● **Exercise description**:
The lines to repeat are those below from the one containing "the stone building at (x=107, y=50), 15661" down to the one containing "the road sign at (75,250) 17.83", both included; reproduce them exactly and nothing else.

[Data extracted from a collection]
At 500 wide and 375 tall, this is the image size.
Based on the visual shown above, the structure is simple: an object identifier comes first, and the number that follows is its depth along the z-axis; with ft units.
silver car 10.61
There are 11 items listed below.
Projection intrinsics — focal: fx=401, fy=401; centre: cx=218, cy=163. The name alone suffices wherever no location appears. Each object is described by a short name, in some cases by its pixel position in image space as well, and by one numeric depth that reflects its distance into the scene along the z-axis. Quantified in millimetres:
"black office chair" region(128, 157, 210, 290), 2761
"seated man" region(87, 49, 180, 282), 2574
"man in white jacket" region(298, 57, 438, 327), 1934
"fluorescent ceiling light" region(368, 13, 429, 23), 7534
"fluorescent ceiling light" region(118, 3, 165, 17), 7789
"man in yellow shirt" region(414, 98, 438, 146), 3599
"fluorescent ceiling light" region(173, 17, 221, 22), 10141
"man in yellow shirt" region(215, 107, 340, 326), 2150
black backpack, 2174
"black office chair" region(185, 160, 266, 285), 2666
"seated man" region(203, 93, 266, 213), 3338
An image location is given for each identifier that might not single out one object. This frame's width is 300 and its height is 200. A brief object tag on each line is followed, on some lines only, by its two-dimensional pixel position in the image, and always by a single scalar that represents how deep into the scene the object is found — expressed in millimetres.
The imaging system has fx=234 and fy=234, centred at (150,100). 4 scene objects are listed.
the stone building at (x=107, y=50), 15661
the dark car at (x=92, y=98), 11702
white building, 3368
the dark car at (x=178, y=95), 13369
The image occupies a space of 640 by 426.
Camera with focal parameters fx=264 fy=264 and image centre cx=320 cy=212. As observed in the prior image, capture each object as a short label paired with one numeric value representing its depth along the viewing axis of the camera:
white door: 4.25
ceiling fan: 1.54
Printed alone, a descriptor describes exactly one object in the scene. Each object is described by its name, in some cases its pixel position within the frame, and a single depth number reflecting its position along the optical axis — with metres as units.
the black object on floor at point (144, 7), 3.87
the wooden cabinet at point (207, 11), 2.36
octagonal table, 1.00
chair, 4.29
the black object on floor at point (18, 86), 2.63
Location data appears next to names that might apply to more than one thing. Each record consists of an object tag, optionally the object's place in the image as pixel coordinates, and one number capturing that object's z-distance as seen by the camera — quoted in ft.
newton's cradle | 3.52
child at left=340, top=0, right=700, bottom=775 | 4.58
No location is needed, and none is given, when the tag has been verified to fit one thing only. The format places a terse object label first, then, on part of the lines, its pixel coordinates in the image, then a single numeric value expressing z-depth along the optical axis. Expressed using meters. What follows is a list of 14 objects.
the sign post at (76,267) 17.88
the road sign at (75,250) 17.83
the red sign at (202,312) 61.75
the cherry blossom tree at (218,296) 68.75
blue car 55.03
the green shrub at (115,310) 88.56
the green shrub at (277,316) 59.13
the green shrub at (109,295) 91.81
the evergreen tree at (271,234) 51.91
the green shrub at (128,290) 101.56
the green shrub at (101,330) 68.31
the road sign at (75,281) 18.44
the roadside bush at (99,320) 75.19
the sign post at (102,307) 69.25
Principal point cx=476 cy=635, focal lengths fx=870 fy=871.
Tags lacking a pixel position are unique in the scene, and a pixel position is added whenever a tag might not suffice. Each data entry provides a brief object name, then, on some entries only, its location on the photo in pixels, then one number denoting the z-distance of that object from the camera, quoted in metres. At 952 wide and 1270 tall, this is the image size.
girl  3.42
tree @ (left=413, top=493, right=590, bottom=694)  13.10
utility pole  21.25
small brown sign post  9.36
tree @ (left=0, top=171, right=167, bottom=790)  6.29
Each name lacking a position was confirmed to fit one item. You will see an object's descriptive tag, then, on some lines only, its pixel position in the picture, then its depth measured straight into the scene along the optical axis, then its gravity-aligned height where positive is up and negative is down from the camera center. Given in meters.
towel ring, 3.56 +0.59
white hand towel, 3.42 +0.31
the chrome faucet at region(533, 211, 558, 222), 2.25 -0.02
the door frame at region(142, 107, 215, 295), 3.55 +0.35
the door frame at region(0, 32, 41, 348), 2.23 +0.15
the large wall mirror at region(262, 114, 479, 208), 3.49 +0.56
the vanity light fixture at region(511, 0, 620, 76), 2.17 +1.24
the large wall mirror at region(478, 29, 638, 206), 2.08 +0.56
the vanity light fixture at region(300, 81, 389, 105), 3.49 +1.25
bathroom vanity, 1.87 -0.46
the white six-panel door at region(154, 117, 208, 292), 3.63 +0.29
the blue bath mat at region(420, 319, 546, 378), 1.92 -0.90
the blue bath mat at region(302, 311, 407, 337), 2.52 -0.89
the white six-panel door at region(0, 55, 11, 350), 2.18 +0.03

● **Answer to this problem**:
the stone building at (x=107, y=50), 15661
the dark car at (x=92, y=98), 11702
white building, 3368
the dark car at (x=178, y=95), 13369
The image occupies a space of 640 by 426.
Camera with focal parameters fx=264 fy=264 and image centre cx=320 cy=212. As observed in the prior image, capture each object as a short label paired with one numeric value representing its depth along the viewing axis of the camera:
white door: 4.25
ceiling fan: 1.54
Printed alone, a descriptor describes exactly one object in the scene. Each object is described by its name, in some cases its pixel position within the frame, and a single depth number reflecting its position along the optical axis — with metres as units.
the black object on floor at point (144, 7), 3.87
the wooden cabinet at point (207, 11), 2.36
octagonal table, 1.00
chair, 4.29
the black object on floor at point (18, 86), 2.63
Location data appears next to names that might apply to more than one thing. Each record consists of an object tag, optionally the object's place in the image as pixel coordinates, and one number capturing that object's z-distance as seen by the camera — quoted in ft.
newton's cradle | 3.52
child at left=340, top=0, right=700, bottom=775 | 4.58
No location is needed, and none is given, when the tag has been verified to fit one thing only. The format places a terse object label first, then, on part of the lines, its pixel coordinates in the image, then a single numeric value expressing z-depth along the optical axis. Expressed using meters. What follows is a list of 14 objects.
the sign post at (76,267) 17.88
the road sign at (75,250) 17.83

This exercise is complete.